In May 1896, a cave on Glenowlan Mountain was where a Spanish man, who spoke no English, John Terossa, better known as the notorious outlaw 'Slippery Jack', was captured by police. He had lived in the bush, for around two years, and survived by burgling and stealing food from farms. He was sentenced to five years for burglary.

Both Mount Airly and Genowlan Mountain are capped in basalt in places, and under these caps are deep lead deposits that contained gold and diamonds, which have been mined on a small scale.

=== Decline and closure ===
In 1913, by then operated by Commonwealth Oil Corporation Ltd, the oil shale works at Torbane was closed down, probably due to the difficulties the company found itself facing at their newer and far larger site at Newnes. The closure reduced Torbane's population to around 35, mostly families of men seeking work elsewhere. Some mining continued at Airley, taking shale for use by the railways in gas-making.

The Torbane retorts were reopened in 1916, before finally closing in 1918, during the time that COC was under the management of John Fell. Mining had ceased in June 1918. It is likely that this later period of operation was facilitated by government subsidies paid for local oil production in wartime. In 1920, most of the buildings in the Torbane township were pulled down and relocated to Newnes.

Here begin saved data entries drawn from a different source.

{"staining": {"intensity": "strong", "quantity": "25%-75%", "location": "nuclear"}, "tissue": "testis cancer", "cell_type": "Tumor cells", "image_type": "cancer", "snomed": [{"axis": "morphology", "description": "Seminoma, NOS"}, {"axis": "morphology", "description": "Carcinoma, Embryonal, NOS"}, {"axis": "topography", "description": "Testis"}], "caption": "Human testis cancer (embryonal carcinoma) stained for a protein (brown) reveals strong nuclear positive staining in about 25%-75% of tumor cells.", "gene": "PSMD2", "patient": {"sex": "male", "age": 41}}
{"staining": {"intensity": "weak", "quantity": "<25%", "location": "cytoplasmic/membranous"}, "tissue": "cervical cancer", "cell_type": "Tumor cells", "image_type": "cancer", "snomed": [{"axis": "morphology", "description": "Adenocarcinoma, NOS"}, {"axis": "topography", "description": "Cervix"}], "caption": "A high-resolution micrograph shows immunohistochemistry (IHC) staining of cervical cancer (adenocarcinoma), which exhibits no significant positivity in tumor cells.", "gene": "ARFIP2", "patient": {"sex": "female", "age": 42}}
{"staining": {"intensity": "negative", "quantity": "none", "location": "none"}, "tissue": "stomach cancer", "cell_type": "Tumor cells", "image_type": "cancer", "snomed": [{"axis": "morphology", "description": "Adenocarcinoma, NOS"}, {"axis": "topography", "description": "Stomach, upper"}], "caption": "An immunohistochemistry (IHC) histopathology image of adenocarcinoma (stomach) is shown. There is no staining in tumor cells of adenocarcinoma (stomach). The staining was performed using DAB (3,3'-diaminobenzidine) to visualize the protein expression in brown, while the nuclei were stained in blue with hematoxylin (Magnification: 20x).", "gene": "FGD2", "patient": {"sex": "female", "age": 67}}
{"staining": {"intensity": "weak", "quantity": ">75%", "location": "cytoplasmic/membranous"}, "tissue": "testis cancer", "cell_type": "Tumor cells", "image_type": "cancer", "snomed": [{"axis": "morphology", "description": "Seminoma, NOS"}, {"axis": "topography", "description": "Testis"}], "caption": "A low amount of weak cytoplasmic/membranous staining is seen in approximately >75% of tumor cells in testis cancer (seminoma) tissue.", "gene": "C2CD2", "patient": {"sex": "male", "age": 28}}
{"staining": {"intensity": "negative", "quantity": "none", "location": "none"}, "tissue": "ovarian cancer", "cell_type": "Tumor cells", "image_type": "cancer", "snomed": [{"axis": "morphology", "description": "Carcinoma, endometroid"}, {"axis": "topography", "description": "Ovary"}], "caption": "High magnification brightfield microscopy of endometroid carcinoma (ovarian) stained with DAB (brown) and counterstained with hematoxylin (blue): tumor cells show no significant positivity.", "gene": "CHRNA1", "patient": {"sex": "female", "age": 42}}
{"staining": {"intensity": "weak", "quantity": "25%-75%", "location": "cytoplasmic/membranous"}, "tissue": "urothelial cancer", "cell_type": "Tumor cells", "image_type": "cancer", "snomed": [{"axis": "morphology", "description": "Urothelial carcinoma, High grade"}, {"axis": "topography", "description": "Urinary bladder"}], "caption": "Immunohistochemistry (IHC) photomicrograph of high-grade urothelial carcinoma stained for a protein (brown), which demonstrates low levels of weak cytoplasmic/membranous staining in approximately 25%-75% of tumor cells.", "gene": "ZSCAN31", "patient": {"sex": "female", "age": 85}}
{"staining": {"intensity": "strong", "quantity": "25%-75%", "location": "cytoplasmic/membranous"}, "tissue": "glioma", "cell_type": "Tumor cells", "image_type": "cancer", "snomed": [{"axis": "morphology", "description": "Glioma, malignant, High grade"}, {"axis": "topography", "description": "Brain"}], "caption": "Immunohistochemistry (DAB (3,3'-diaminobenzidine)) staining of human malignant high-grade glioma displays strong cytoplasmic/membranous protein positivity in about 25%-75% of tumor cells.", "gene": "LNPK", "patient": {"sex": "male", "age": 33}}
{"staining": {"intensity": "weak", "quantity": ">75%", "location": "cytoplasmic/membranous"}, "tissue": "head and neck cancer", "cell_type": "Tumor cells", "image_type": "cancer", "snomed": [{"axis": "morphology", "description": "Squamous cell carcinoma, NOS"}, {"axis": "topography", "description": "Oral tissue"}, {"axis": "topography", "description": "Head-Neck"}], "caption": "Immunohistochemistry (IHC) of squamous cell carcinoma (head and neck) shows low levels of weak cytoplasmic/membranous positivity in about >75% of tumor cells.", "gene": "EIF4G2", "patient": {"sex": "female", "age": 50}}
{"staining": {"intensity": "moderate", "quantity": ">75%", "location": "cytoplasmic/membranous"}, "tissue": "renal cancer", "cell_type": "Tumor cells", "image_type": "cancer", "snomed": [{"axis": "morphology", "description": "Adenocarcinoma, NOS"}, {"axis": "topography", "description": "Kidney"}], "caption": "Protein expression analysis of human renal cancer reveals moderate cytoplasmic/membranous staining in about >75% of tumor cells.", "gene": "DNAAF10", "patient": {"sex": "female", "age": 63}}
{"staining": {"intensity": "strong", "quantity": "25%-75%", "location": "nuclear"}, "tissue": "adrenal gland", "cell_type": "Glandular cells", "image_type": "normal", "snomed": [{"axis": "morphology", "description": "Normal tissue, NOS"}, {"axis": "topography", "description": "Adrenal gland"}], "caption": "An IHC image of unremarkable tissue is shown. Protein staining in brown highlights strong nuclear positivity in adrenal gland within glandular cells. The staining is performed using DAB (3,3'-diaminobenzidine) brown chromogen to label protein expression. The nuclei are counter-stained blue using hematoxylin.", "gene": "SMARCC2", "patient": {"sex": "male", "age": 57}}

Another company, Torquay and Anglesea Oil Co. erected retorts and other structures there in 1925-1926, but the proposed operation seems not to have started production. Around the same time, Commonwealth Oil Corporation removed firebricks from its old retorts, for use at the new oil refinery, at Clyde in Sydney, that was being built by John Fell. The dismantling work, including lifting of the private railway line was completed by 1930, the same year in which the Commonwealth Oil Company was deregistered.

During the Second World War, Genders, the owners of the Great Cobar Colliery at Lithgow, erected new shale retorts at Torbane to produce petrol for their own vehicle fleet.

== Remnants ==
The area, where the mines, retorts and villages were, is east of the Castlereagh Highway and north of Glen Davis Road. Part of the area is part of the Mugii Murum-ban State Conservation Area. Little remains of the village of Torbane, which now lies on private land. The old manager's house at Torbane survives as a private residence. There are ruins of retorts, industrial buildings and storage tanks at the old retorts site at Torbane, which also lie on private land.

There are ruins at Airly, including of some miners' huts that made use of natural cavities in the rock face and the village's German-style bakery. Part of the site and the area extending west to the railway line is occupied by the Airly Mine, where thermal coal is mined by Centennial Coal. The road running from Glen Davis Road across the Airly Mine's land is still known as Torbane Road.